Now, Northam never said anything about “executing” babies. But Tran’s legislation would have allowed late-term abortions of viable, non-deformed babies solely if the mother’s mental or emotional health was threatened.
Tran’s bill didn’t pass, but it was part of a trend in liberal states to loosen abortion laws even further. Earlier in January, Democratic New York governor Andrew Cuomo had signed similar legislation.
All of this is worth keeping in mind amid the furor over Alabama’s near-total abortion ban. If we go by the attitudes of the American people, both the New York and the Alabama laws are extreme. Polling on abortion is notoriously fraught. Wording matters enormously because many Americans are conflicted on the issue. But generally, most Americans support early-stage abortions, and opposition grows along with the fetus. According to Gallup, 60 percent of Americans support abortion rights in the first trimester, but only 13 percent do in the third trimester.
That the media yawned over New York’s law but remain in a frenzy over Alabama’s says a lot about where the press comes down on the issue.
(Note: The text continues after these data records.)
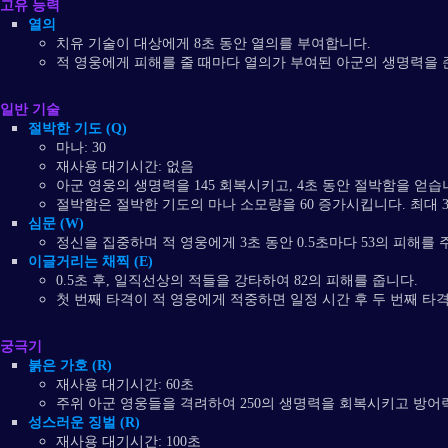
고유 능력
열의
치유 기술이 대상에게 8초 동안 열의를 부여합니다.
적 영웅에게 피해를 줄 때마다 열의가 부여된 아군의 생명력을 준
일반 기술
절박한 기도 (Q)
마나: 30
재사용 대기시간: 없음
아군 영웅의 생명력을 145 회복시키고, 4초 동안 절박함을 얻습
절박함은 절박한 기도의 마나 소모량을 60 증가시킵니다. 최대 
심문 (W)
정신을 집중하며 적 영웅에게 3초 동안 0.5초마다 53의 피해를 
이글거리는 채찍 (E)
0.5초 후, 일직선상의 적들을 강타하여 82의 피해를 줍니다.
첫 번째 타격이 적 영웅에게 적중하면 일정 시간 후 두 번째 타
궁극기
붉은 가호 (R)
재사용 대기시간: 60초
주위 아군 영웅들을 격려하여 250의 생명력을 회복시키고 방어력
성스러운 징벌 (R)
재사용 대기시간: 100초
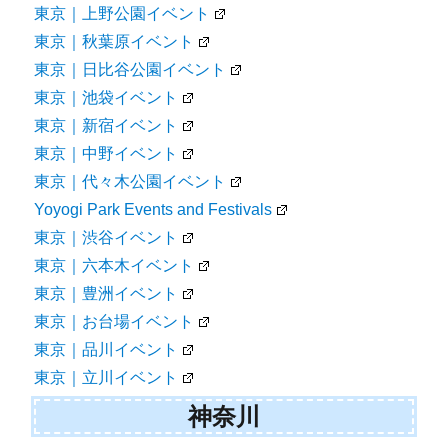
東京｜上野公園イベント
東京｜秋葉原イベント
東京｜日比谷公園イベント
東京｜池袋イベント
東京｜新宿イベント
東京｜中野イベント
東京｜代々木公園イベント
Yoyogi Park Events and Festivals
東京｜渋谷イベント
東京｜六本木イベント
東京｜豊洲イベント
東京｜お台場イベント
東京｜品川イベント
東京｜立川イベント
神奈川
But it also speaks to the legal and political landscape. Even Supreme Court justice Ruth Bader Ginsburg, a strong defender of abortion rights, has called the court’s 1973 Roe v. Wade decision a “heavy-handed judicial intervention” and said she would have preferred that abortion rights were secured more gradually, with greater buy-in at the state level.
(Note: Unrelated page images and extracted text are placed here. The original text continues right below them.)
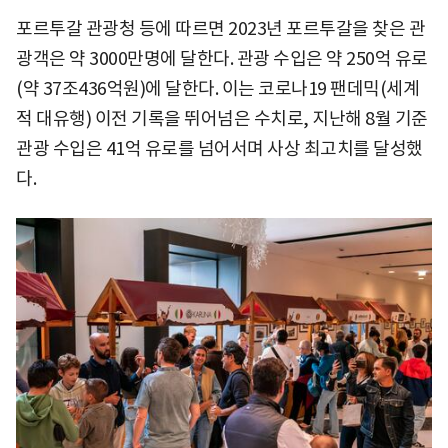
포르투갈 관광청 등에 따르면 2023년 포르투갈을 찾은 관
광객은 약 3000만명에 달한다. 관광 수입은 약 250억 유로
(약 37조436억원)에 달한다. 이는 코로나19 팬데믹(세계
적 대유행) 이전 기록을 뛰어넘은 수치로, 지난해 8월 기준
관광 수입은 41억 유로를 넘어서며 사상 최고치를 달성했
다.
Under Roe v. Wade (and later Planned Parenthood v. Casey), the court not only imposed one of the most permissive abortion regimes in the world, it foreclosed state-level compromise, galvanizing the pro-life movement and causing both pro-choicers and pro-lifers to take more absolutist positions.
Alabama’s law is clearly unconstitutional under current precedent. But that’s the point. Alabama’s GOP legislators deliberately passed an unconstitutional law in the hope that the court’s new conservative majority would overthrow Roe and Casey. New York’s Democratic lawmakers weren’t trying to test Roe or Casey, but to create a post-Roe abortion “sanctuary” in case the court does reverse Roe. In other words, Roe is not a “moderate” ruling. Purely in terms of public attitudes, it permits pro-choice extremism (abortions in the 40th week!) but not pro-life extremism (total bans).
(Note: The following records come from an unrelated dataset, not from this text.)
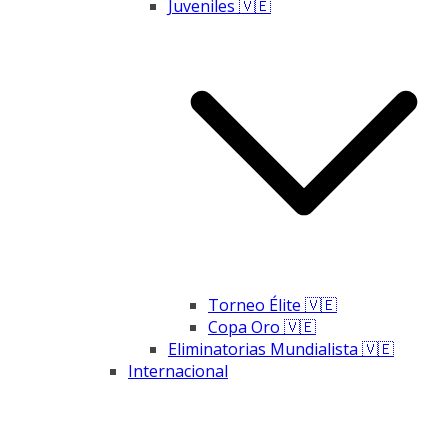
Juveniles 🇻🇪
Torneo Élite 🇻🇪
Copa Oro 🇻🇪
Eliminatorias Mundialista 🇻🇪
Internacional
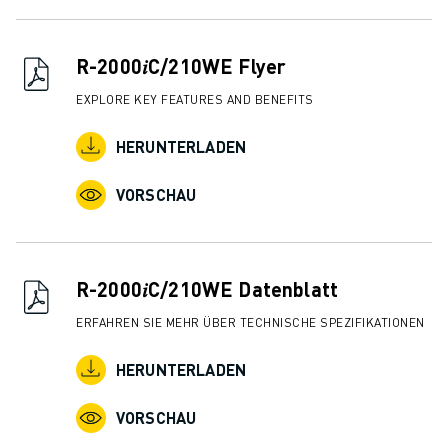
ÜBER FANUC
FANUC IN EUROPA
UNSERE STANDORTE
R-2000𝑖C/210WE Flyer
NACHHALTIGKEIT
EXPLORE KEY FEATURES AND BENEFITS
KARRIERE
GESTALTEN SIE IHRE ZUKUNFT MIT FANUC
HERUNTERLADEN
JETZT BEWERBEN » KARRIEREPORTAL
KONTAKT
VORSCHAU
KONTAKT
STANDORTE
IMPRESSUM
R-2000𝑖C/210WE Datenblatt
ERFAHREN SIE MEHR ÜBER TECHNISCHE SPEZIFIKATIONEN
HERUNTERLADEN
VORSCHAU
Hence, Roe made it necessary for the pro-life movement to embrace an incremental strategy, working to change attitudes, chip away at Roe at the margins, and reduce the abortion rate (with considerable success). But now that some think the brass ring is in sight, the movement has split between incrementalists and those — like the sponsors of the Alabama bill — who think it’s worth going for broke. (I think the go-for-broke crowd is miscalculating.)
The underlying political reality is that most Americans want a compromise, but the parties are more responsive to the activists and donors. As a result, Democrats have abandoned their “safe, legal, and rare” rhetoric, while Republicans are downplaying a “culture of life.” Instead, each seeks to cast the other party as extreme. Republicans highlight rare late-term abortions, and Democrats focus on the also-rare cases of 12-year-olds impregnated by their rapist fathers.
Roe created this polarized — and polarizing — dynamic in which the debate is dominated by the extremes. Overturning Roe and allowing states to pass laws that reflect majority opinion might not defuse the political passion, but at some point we are likely to find out.